» Dataset records:
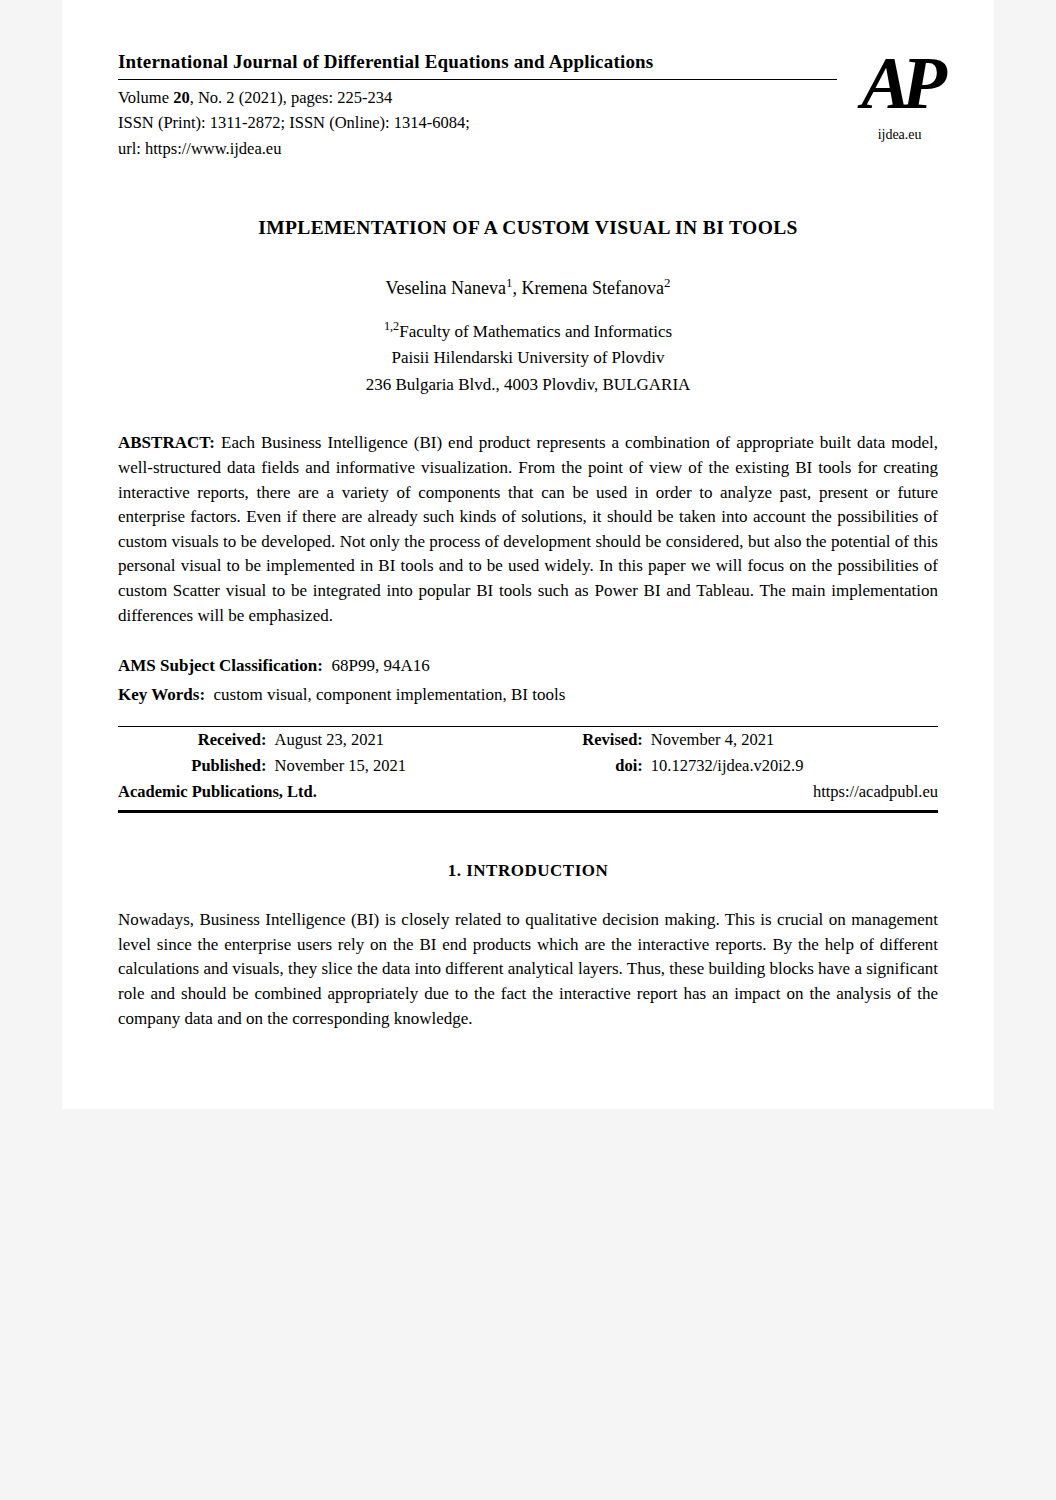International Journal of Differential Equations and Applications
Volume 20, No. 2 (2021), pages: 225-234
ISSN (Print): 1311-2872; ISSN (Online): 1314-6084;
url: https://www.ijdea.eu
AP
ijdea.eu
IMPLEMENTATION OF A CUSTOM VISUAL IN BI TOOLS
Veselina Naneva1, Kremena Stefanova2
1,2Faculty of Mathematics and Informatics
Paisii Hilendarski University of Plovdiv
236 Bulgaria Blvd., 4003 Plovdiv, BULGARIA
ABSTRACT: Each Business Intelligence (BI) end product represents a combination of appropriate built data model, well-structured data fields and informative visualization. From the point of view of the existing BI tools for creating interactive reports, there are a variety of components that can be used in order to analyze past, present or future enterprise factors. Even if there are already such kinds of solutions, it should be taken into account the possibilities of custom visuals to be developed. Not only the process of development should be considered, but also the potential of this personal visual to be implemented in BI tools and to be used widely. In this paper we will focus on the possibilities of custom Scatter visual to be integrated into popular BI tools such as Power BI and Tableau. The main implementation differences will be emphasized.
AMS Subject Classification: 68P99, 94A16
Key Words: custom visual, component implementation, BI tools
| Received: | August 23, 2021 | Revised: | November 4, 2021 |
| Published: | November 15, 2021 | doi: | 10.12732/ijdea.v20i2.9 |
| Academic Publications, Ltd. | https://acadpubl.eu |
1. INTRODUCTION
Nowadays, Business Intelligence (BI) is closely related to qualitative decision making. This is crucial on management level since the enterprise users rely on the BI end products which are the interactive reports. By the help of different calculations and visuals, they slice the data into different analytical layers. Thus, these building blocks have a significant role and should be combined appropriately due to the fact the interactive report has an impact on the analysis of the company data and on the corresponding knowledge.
==
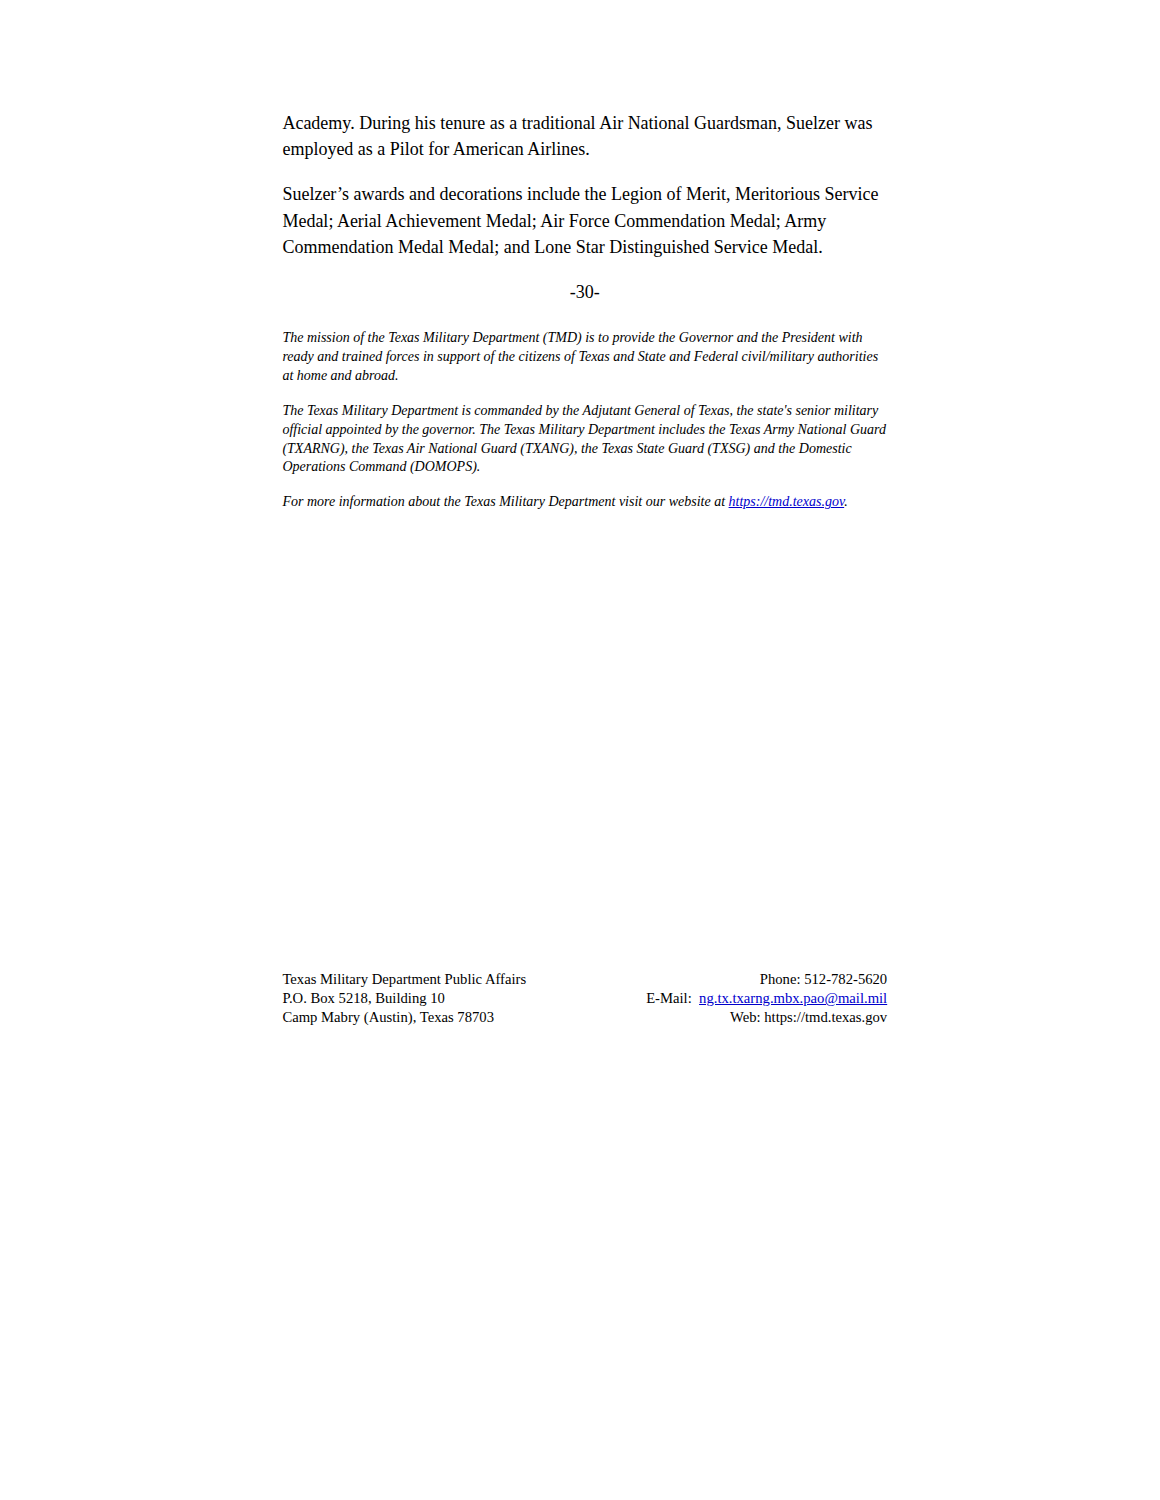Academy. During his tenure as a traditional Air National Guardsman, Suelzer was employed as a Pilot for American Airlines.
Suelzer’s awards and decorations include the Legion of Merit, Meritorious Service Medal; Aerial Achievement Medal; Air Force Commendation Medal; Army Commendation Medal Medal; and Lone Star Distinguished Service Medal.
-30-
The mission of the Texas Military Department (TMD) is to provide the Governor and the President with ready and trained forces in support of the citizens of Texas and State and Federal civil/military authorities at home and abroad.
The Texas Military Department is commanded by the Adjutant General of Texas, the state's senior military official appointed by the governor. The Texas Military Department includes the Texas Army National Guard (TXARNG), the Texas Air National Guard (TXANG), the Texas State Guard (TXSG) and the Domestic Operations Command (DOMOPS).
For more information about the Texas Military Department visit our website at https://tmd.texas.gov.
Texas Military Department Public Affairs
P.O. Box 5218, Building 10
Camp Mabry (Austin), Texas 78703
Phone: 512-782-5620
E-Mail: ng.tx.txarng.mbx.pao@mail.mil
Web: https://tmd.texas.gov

» Action item:
Everything above from the line containing "E-Mail: ng.tx.txarng.mbx.pao@mail.mil" down to the line containing "Web: https://tmd.texas.gov" is to be transcribed exactly, with both of those lines included and nothing else added.

» Answer box:
E-Mail: ng.tx.txarng.mbx.pao@mail.mil
Web: https://tmd.texas.gov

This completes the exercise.